6. Network fault detection, premonitory signs and prediction, optimization
The increasing scale and complexity of networks in recent years has been accompanied by an increasing number of cases in which network faults and their causes are difficult to detect and deduce. At NTT laboratories, R&D has begun on a new type of big data analysis in the network field that uses machine learning and data mining technologies to estimate network conditions. This form of analysis inputs network operation data and traffic data such as system log (syslog) data that has not been used effectively in the past. The aim here is to develop technologies that use operation/traffic data to predict and detect network operation problems (faults, congestion, etc.), determine and visualize network conditions, and isolate problem factors.

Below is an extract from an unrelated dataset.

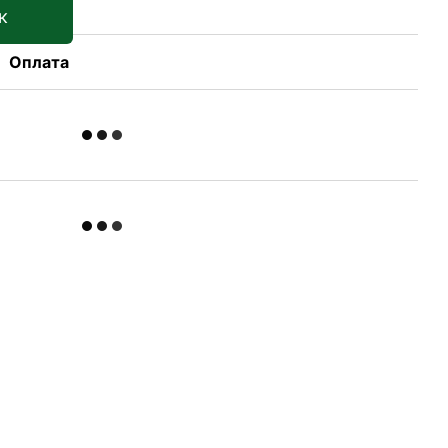
к
Оплата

It is common in conventional fault detection using syslog data to apply methods based on previously established rules (empirical knowledge). However, the conversion to software and the virtualization of network functions in software-defined networking means that network devices and their configuration and the syslogs and patterns generated will change dynamically, so formulating rules beforehand is difficult. In response to this problem, NTT laboratories have developed a fault detection method based on patterns generated in syslogs. This method is described in the feature article “Improving Network Management and Operation with Machine Learning and Data Analytics”  included in this issue.
7. Trial based on merging of big data technologies
In addition to the development of elemental technologies for big data analysis, MLC also conducts technology trials in collaboration with partners both inside and outside NTT. One example is the Fukuoka tourism trial targeting foreign visitors to Fukuoka City in Japan. For this trial, we merged big data analysis technologies developed by NTT laboratories to establish advanced, high-performance big data usage technology and tested its usefulness through the course of this trial. Specifically, we distributed a smartphone app to foreign visitors in Fukuoka and analyzed their movements based on the location and attribute information obtained from the app. This analysis helped us to discover interesting movement patterns and improve the opening rate of messages pushed to the app based on the analysis of tourist behavior. Information on this trial is provided in the feature article “Advanced, High-performance Big Data Technology and Trial Validation”  included in this issue.
8. Future developments
At MLC, we plan to collaborate with NTT laboratories and external parties to find problem solutions that are difficult to develop by a single organization. Our aim is to achieve a comfortable level of traffic in a broad sense that includes network traffic, people flow, and vehicle flow. We intend to accomplish this by using spatio-temporal multidimensional data analysis to develop technology for making real-time, highly accurate predictions of where and when an event will occur and to establish proactive control and induction technology (Fig. 2). Additionally, we aim to establish globally unprecedented and business-creating technologies for isolating the causes of silent failures and congestion and to achieve proactive network operation.
Today, at the dawn of the IoT and big data era, MLC in unison with the NTT Group plans to form collaborative relationships in rolling out next-generation big data business as the value partner that customers continue to select.